Die Krisenkonzepte werden aktuell in allen Pflegeeinrichtungen erarbeitet. Die BAGFW unterstützt seitens der Bundesebene mit der genannten Handlungsempfehlung. Jedoch sollte auch Einigkeit darüber bestehen, dass die Katastrophenvorbereitung und -bewältigung nicht allein von den Pflegeeinrichtungen gestemmt werden kann. Um die Versorgung sicherzustellen, bedarf es eines politischen Bekenntnisses einer systemisch verankerten Krisenvorsorge, um ein aus personeller und organisationaler Sicht resilienteres Pflegesystem hervorzubringen. In diesem Zusammenhang muss auch die Frage nach den bisher fehlenden Refinanzierungsmöglichkeiten angesprochen werden. Bisher bestand durch die restriktive Kostenpolitik für stationäre Pflegeeinrichtungen kaum die Möglichkeit, für eintretende Krisenfälle Vorplanungen durchzuführen und entsprechende Vorbereitungen treffen zu können.⁴ Zudem ist dringend zu klären, wer finanziell für die Krisenvorsorge verantwortlich ist. Handelt es sich um eine Aufgabe der Versichertengemeinschaft, die von der sozialen Pflegeversicherung und der Krankenversicherung zu finanzieren ist? Oder ist nicht vielmehr eine gesamtgesellschaftliche Aufgabe angesprochen, die aus Steuermitteln getragen werden muss?

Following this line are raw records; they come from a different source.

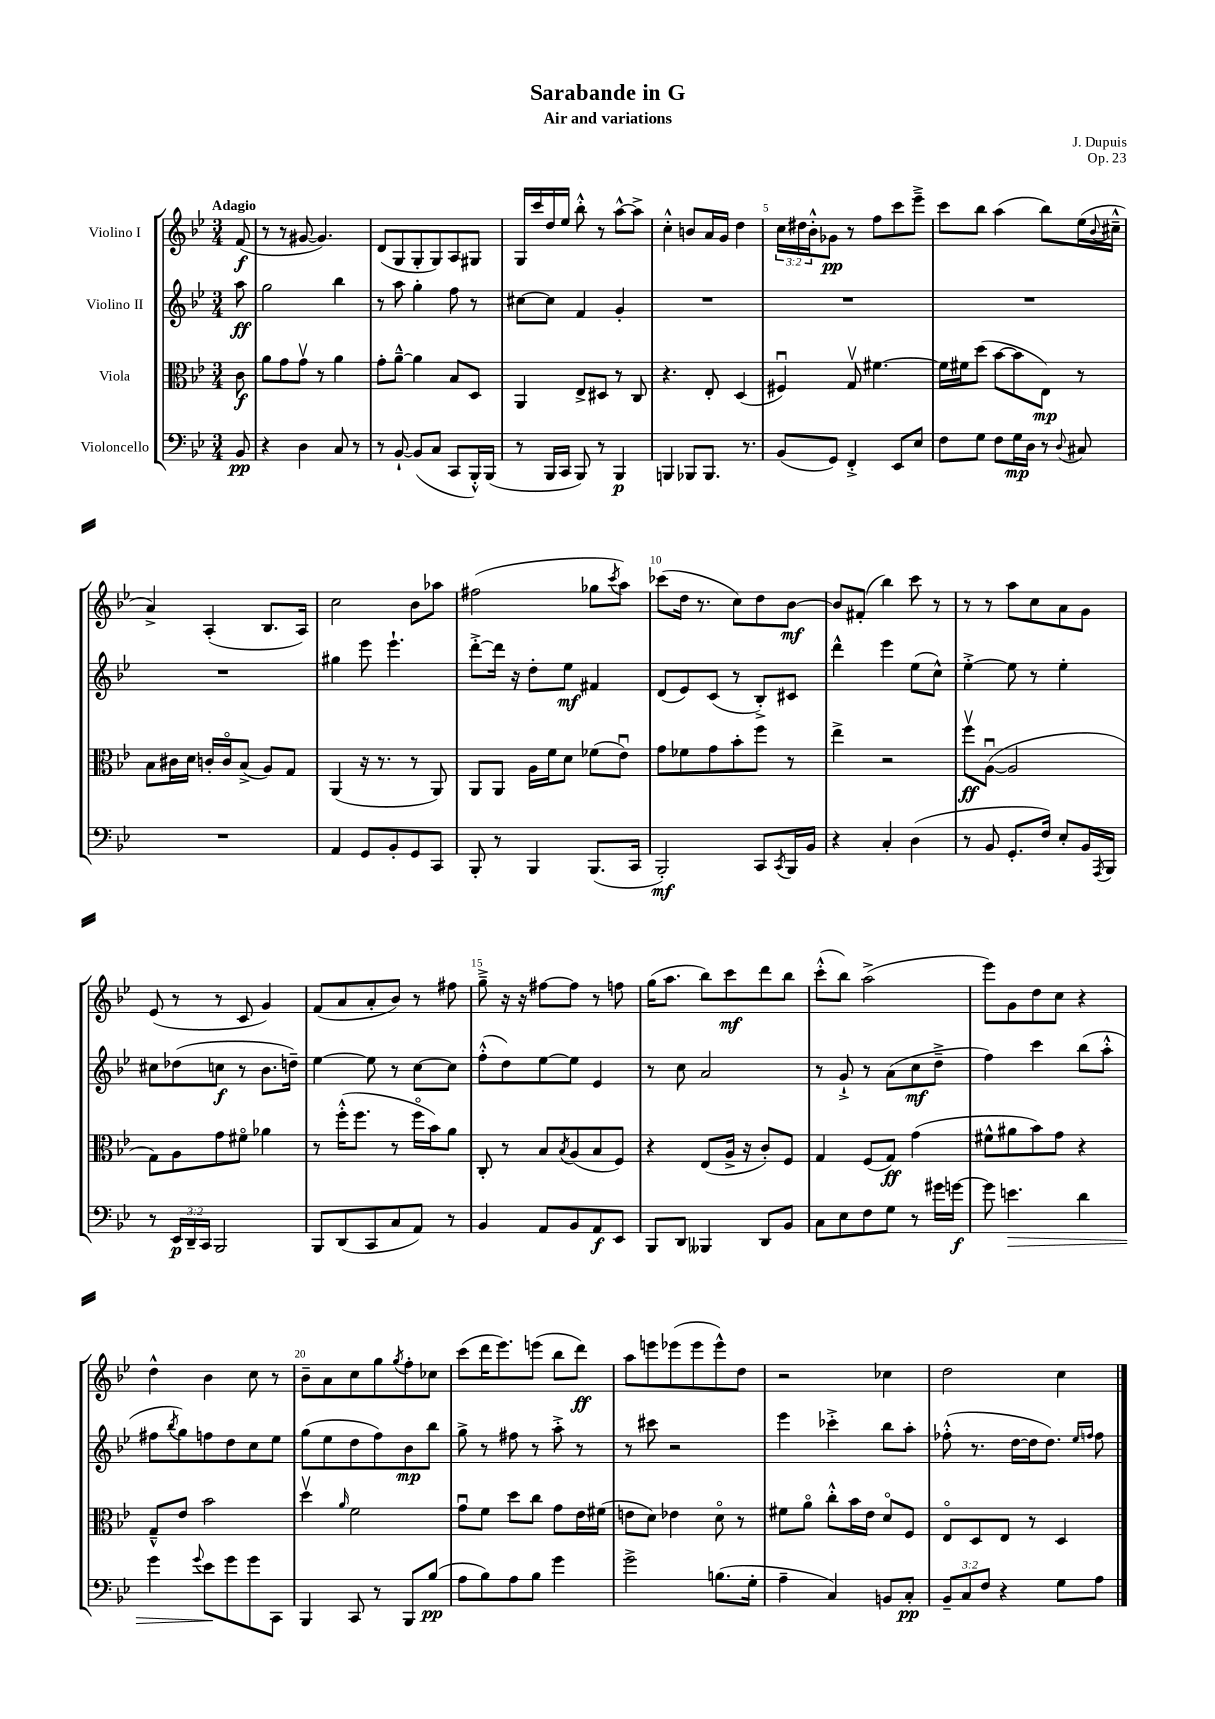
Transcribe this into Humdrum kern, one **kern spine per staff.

**kern	**dynam	**kern	**dynam	**kern	**dynam	**kern	**dynam
*part4	*part4	*part3	*part3	*part2	*part2	*part1	*part1
*staff4	*staff4	*staff3	*staff3	*staff2	*staff2	*staff1	*staff1
*I"Violoncello	*	*I"Viola	*	*I"Violino II	*	*I"Violino I	*
*clefF4	*	*clefC3	*	*clefG2	*	*clefG2	*
*k[b-e-]	*	*k[b-e-]	*	*k[b-e-]	*	*k[b-e-]	*
*M3/4	*	*M3/4	*	*M3/4	*	*M3/4	*
=	=	=	=	=	=	=	=
!	!	!	!	!	!	!LO:TX:a:B:t=Adagio	!
8BB-/	pp	8c\	f	8aa\	ff	(8f/	f
=1	=1	=1	=1	=1	=1	=1	=1
4r	.	8a\L	.	2gg\	.	8r	.
.	.	8g\	.	.	.	8r	.
4D\	.	8gv\J	.	.	.	[8g#X/	.
.	.	8r	.	.	.	4.g#/])	.
8C/	.	4a\	.	4bb-\	.	.	.
8r	.	.	.	.	.	.	.
=2	=2	=2	=2	=2	=2	=2	=2
8r	.	8g'\L	.	8r	.	(8d/L	.
[8BB-`/	.	[8a~^^\J	.	8aa\	.	8G/	.
(8BB-/L]	.	4a\]	.	4gg'\	.	8G'/	.
8C/J	.	.	.	.	.	8G/)	.
8CC/L	.	8B-/L	.	8ff\	.	8A/	.
16BBB-'^^/L)	.	8D/J	.	8r	.	8G#X/J	.
(16BBB-/JJ	.	.	.	.	.	.	.
=3	=3	=3	=3	=3	=3	=3	=3
8r	.	4AA/	.	[8cc#X\L	.	16G/LL	.
.	.	.	.	.	.	16ccc/	.
16BBB-/LL	.	.	.	8cc#\J]	.	16dd/	.
16CC/JJ	.	.	.	.	.	16ee-/JJ	.
8BBB-/)	.	8E-^/L	.	4f/	.	8bb-'^^\	.
8r	.	8D#X/J	.	.	.	8r	.
4BBB-/	p	8r	.	4g'/	.	[8aa^^\L	.
.	.	8C/	.	.	.	8aa^\J]	.
=4	=4	=4	=4	=4	=4	=4	=4
4BBBn/	.	4.r	.	2.r	.	4cc'^^\	.
8BBB-X/L	.	.	.	.	.	8bn/L	.
8.BBB-/J	.	8E-'/	.	.	.	16a/L	.
.	.	.	.	.	.	16g/JJ	.
.	.	(4D/	.	.	.	4dd\	.
8.r	.	.	.	.	.	.	.
=5	=5	=5	=5	=5	=5	=5	=5
(8BB-/L	.	4F#Xu/)	.	2.r	.	24cc\LL	.
.	.	.	.	.	.	24dd#X\	.
.	.	.	.	.	.	24b-'^^\J	.
8GG/J)	.	.	.	.	.	8g-X\J	pp
4FF'^/	.	8Gv/	.	.	.	8r	.
.	.	[4.f#X\	.	.	.	8ff\L	.
8EE-/L	.	.	.	.	.	8ccc\	.
8E-/J	.	.	.	.	.	8eee-~^\J	.
=6	=6	=6	=6	=6	=6	=6	=6
8F\L	.	16f#\LL]	.	2.r	.	8ccc\L	.
.	.	16f#X\J	.	.	.	.	.
8G\J	.	(8dd\J	.	.	.	8bb-\J	.
8F\L	.	[8b-\L	.	.	.	(4aa\	.
16G\L	mp	8b-\]	.	.	.	.	.
16D\JJ	.	.	.	.	.	.	.
8r	.	8E-\J)	mp	.	.	8bb-\L)	.
8qqD/	.	.	.	.	.	.	.
8C#X/	.	8r	.	.	.	(16ee-\L	.
.	.	.	.	.	.	8qqb-/	.
.	.	.	.	.	.	16cc#X~^^\JJ	.
!!LO:LB:g=z
=7	=7	=7	=7	=7	=7	=7	=7
2.r	.	8B-\L	.	2.r	.	4a^/)	.
.	.	16c#X\L	.	.	.	.	.
.	.	16d\JJ	.	.	.	.	.
.	.	16cn'/LL	.	.	.	(4A'/	.
.	.	16c/J	.	.	.	.	.
.	.	(8B-^/J	.	.	.	.	.
.	.	8A/L)	.	.	.	8.B-/L	.
.	.	8G/J	.	.	.	.	.
.	.	.	.	.	.	16A/Jk)	.
=8	=8	=8	=8	=8	=8	=8	=8
4AA/	.	(4AA/	.	4gg#X\	.	2cc\	.
8GG/L	.	16r	.	8eee-\	.	.	.
.	.	8.r	.	.	.	.	.
8BB-'/	.	.	.	4.eee-`\	.	.	.
8GG/	.	8r	.	.	.	8b-\L	.
8CC/J	.	8AA/)	.	.	.	8aa-X\J	.
=9	=9	=9	=9	=9	=9	=9	=9
8BBB-'/	.	8AA/L	.	[8ddd'^\L	.	(2ff#X\	.
8r	.	8AA/J	.	16ddd\Jk]	.	.	.
.	.	.	.	16r	.	.	.
4BBB-/	.	16A\LL	.	8dd'\L	.	.	.
.	.	16f\J	.	.	.	.	.
.	.	8d\J	.	8ee-\J	mf	.	.
(8.BBB-/L	.	(8f-X\L	.	4f#X/	.	8gg-X\L	.
.	.	.	.	.	.	8qccc/	.
.	.	8e-u\J)	.	.	.	8aa\J)	.
16CC/Jk	.	.	.	.	.	.	.
=10	=10	=10	=10	=10	=10	=10	=10
2BBB-'/)	mf	8g\L	.	(8d/L	.	(8ccc-X\L	.
.	.	8f-X\	.	8e-/)	.	16dd\Jk	.
.	.	.	.	.	.	8.r	.
.	.	8g\	.	(8c/J	.	.	.
.	.	8b-'\	.	8r	.	8cc\L)	.
8CC/L	.	8ff\J	.	8B-'^/L)	.	8dd\	.
8qCC/	.	.	.	.	.	.	.
16BBB-/L	.	8r	.	8c#X/J	.	[8b-\J	mf
16BB-/JJ	.	.	.	.	.	.	.
=11	=11	=11	=11	=11	=11	=11	=11
4r	.	4ee-^\	.	4ddd^^\	.	8b-/L]	.
.	.	.	.	.	.	(8f#X'/J	.
4C'/	.	2r	.	4eee-\	.	4bb-\)	.
(4D\	.	.	.	(8ee-\L	.	8ccc\	.
.	.	.	.	8cc^^\J)	.	8r	.
=12	=12	=12	=12	=12	=12	=12	=12
8r	.	8ffv\L	ff	[4ee-'^\	.	8r	.
8BB-/	.	([8Au\J	.	.	.	8r	.
8.GG'/L	.	2A/]	.	8ee-\]	.	8aa\L	.
.	.	.	.	8r	.	8cc\	.
16F/Jk)	.	.	.	.	.	.	.
8E-'/L	.	.	.	4ee-'\	.	8a\	.
16BB-/L	.	.	.	.	.	8g\J	.
8qAAA/	.	.	.	.	.	.	.
16BBB-/JJ	.	.	.	.	.	.	.
!!LO:LB:g=z
=13	=13	=13	=13	=13	=13	=13	=13
8r	.	8G\L)	.	8cc#X\L	.	(8e-/	.
24EE-/LL	p	8A\	.	(8dd-X\	.	8r	.
24DD~/	.	.	.	.	.	.	.
24CC/JJ	.	.	.	.	.	.	.
2BBB-/	.	8g\	.	8ccn\J	f	8r	.
.	.	8f#X\J	.	8r	.	8c/	.
.	.	4a-X\	.	8.b-\L	.	4g/)	.
.	.	.	.	16ddn~\Jk)	.	.	.
=14	=14	=14	=14	=14	=14	=14	=14
8BBB-/L	.	8r	.	[4ee-\	.	(8f/L	.
(8DD/	.	(16ff'^^\KL	.	.	.	8a/	.
.	.	8.ff\J	.	.	.	.	.
8CC/	.	.	.	8ee-\]	.	8a'/	.
8C/	.	8r	.	8r	.	8b-/J)	.
8AA/J)	.	16ff\LL	.	[8cc\L	.	8r	.
.	.	16b-\J)	.	.	.	.	.
8r	.	8a\J	.	8cc\J]	.	8ff#X\	.
=15	=15	=15	=15	=15	=15	=15	=15
4BB-/	.	8C'/	.	(8ff'^^\L	.	8gg~^\	.
.	.	8r	.	8dd\)	.	16r	.
.	.	.	.	.	.	16r	.
8AA/L	.	8B-/L	.	[8ee-\	.	[8ff#X\L	.
.	.	8qB-/	.	.	.	.	.
8BB-/	.	(8A/	.	8ee-\J]	.	8ff#\J]	.
8AA/	f	8B-/	.	4e-/	.	8r	.
8EE-/J	.	8F/J)	.	.	.	8ffn\	.
=16	=16	=16	=16	=16	=16	=16	=16
8BBB-/L	.	4r	.	8r	.	(16gg\KL	.
.	.	.	.	.	.	8.aa\J	.
8DD/J	.	.	.	8cc\	.	.	.
4BBB--X/	.	(8E-/L	.	2a/	.	8bb-\L)	.
.	.	16A^/Jk	.	.	.	8ccc\	mf
.	.	16r	.	.	.	.	.
8DD/L	.	8c'/L)	.	.	.	8ddd\	.
8BB-/J	.	8F/J	.	.	.	8bb-\J	.
=17	=17	=17	=17	=17	=17	=17	=17
8C\L	.	4G/	.	8r	.	(8ccc'^^\L	.
8E-\	.	.	.	8g`^/	.	8bb-\J)	.
8F\	.	(8F/L	.	8r	.	(2aa^\	.
8G\J	.	8G/J)	ff	(8a\L	.	.	.
8r	.	(4g\	.	8cc\	mf	.	.
16g#X\LL	.	.	.	8dd~^\J	.	.	.
[16gn\JJ	f	.	.	.	.	.	.
=18	=18	=18	=18	=18	=18	=18	=18
8g\]	.	8f#X^^\L	.	4ff\)	.	8eee-\L)	.
!	!LO:HP:b	!	!	!	!	!	!
4.en\	>	8a#X\	.	.	.	8g\	.
.	.	8b-\)	.	4ccc\	.	8dd\	.
.	.	8g\J	.	.	.	8cc\J	.
4d\	.	4r	.	(8bb-\L	.	4r	.
.	.	.	.	8aa'^^\J	.	.	.
!!LO:LB:g=z
=19	=19	=19	=19	=19	=19	=19	=19
4g\	.	8G~^^/L	.	8ff#X\L	.	4dd^^\	.
.	.	.	.	8qbb-/	.	.	.
.	.	8e-/J	.	8gg\)	.	.	.
8qqg/	.	.	.	.	.	.	.
8e-\L	.	2b-\	.	8ffn\	.	4b-\	.
8g\	]	.	.	8dd\	.	.	.
8g\	.	.	.	8cc\	.	8cc\	.
8CC\J	.	.	.	8ee-\J	.	8r	.
=20	=20	=20	=20	=20	=20	=20	=20
4BBB-/	.	4ddv\	.	(8gg\L	.	8b-~\L	.
.	.	.	.	8ee-\	.	8a\	.
.	.	16qqa/	.	.	.	.	.
8CC/	.	2f\	.	8dd\	.	8cc\	.
8r	.	.	.	8ff\)	.	8gg\	.
.	.	.	.	.	.	8qgg/	.
8BBB-/L	.	.	.	8b-\	mp	8ff'\	.
(8B-/J	pp	.	.	8bb-\J	.	8cc-X\J	.
=21	=21	=21	=21	=21	=21	=21	=21
8A\L	.	8gu\L	.	8gg^\	.	(8ccc\L	.
8B-\)	.	8f\J	.	8r	.	16ddd\K	.
.	.	.	.	.	.	8.eee-\)	.
8A\	.	8dd\L	.	8ff#X\	.	.	.
8B-\J	.	8cc\J	.	8r	.	(8eeen\J	.
4g\	.	8g\L	.	8aa'^\	.	8bb-\L	.
.	.	16e-\L	.	8r	.	8ddd\J)	ff
.	.	(16f#X\JJ	.	.	.	.	.
=22	=22	=22	=22	=22	=22	=22	=22
2g^\	.	8en\L	.	8r	.	8aa\L	.
.	.	8d\J)	.	8ccc#X\	.	8eeen\	.
.	.	4e-X\	.	2r	.	(8eee-X\	.
.	.	.	.	.	.	8eee-\	.
(8.Bn\L	.	8d\	.	.	.	8eee-^^\)	.
.	.	8r	.	.	.	8dd\J	.
16G'\Jk	.	.	.	.	.	.	.
=23	=23	=23	=23	=23	=23	=23	=23
4A~\	.	8f#X\L	.	4eee-\	.	2r	.
.	.	8a\J	.	.	.	.	.
4C/)	.	8cc'^^\L	.	4ccc-X'^\	.	.	.
.	.	16b-\L	.	.	.	.	.
.	.	16e-\JJ	.	.	.	.	.
8BBn/L	.	8d/L	.	8bb-\L	.	4cc-X\	.
8C'/J	pp	8F/J	.	8aa'\J	.	.	.
=24	=24	=24	=24	=24	=24	=24	=24
12BB-~/L	.	8E-/L	.	(8ff-X'^^\	.	2dd\	.
12C/	.	.	.	.	.	.	.
.	.	8D/	.	8.r	.	.	.
12F/J	.	.	.	.	.	.	.
4r	.	8E-/J	.	.	.	.	.
.	.	.	.	[16dd\LL	.	.	.
.	.	8r	.	16dd\J]	.	.	.
.	.	.	.	8.dd\J)	.	.	.
8G\L	.	4D/	.	.	.	4cc\	.
.	.	.	.	16qqee-/LL	.	.	.
.	.	.	.	16qqffn/JJ	.	.	.
8A\J	.	.	.	8ff\	.	.	.
==	==	==	==	==	==	==	==
*-	*-	*-	*-	*-	*-	*-	*-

Als Zwischenbilanz ist festzuhalten, dass der Weg zu einem resilienten Pflegesystem noch lang ist und mit einigen Anstrengungen verbunden sein wird - sowohl seitens der Pflegeeinrichtungen als auch seitens der Politik. Es bedarf einer gemeinsamen Verantwortung im Interesse der pflegebedürftigen Menschen.
Anmerkungen
1. Vgl. Oschmiansky, H.: Katastrophenschutz und Pflege. Wie können zu Hause versorgte pflegebedürftige Menschen in Krisen und Katastrophen besser unterstützt werden? In: Bevölkerungsschutz 2/2020, S. 18-20, Kurzlink: https://bit.ly/3Kakkwu
2. Veröffentlicht am 23. Dezember 2022 im Bundesanzeiger (Kurzlink: https://bit.ly/3KlFB6v).
3. Die Handlungsempfehlung wurde mit Praxismaterialien den Verbänden der Bundesarbeitsgemeinschaft der Freien Wohlfahrtspflege zur Verfügung gestellt (Download unter: www.bagfw.de, Rubrik Veröffentlichungen, Publikationen).
4. Fehrecke-Harpke, B.; Hener, C.; Molter, K.: Krankheit und Pflegebedürftigkeit hören auch in der Krise nicht auf: Versorgungssicherheit schaffen. In: Der Landkreis, Zeitschrift für Kommunale Selbstverwaltung 3/2022, S. 96 ff.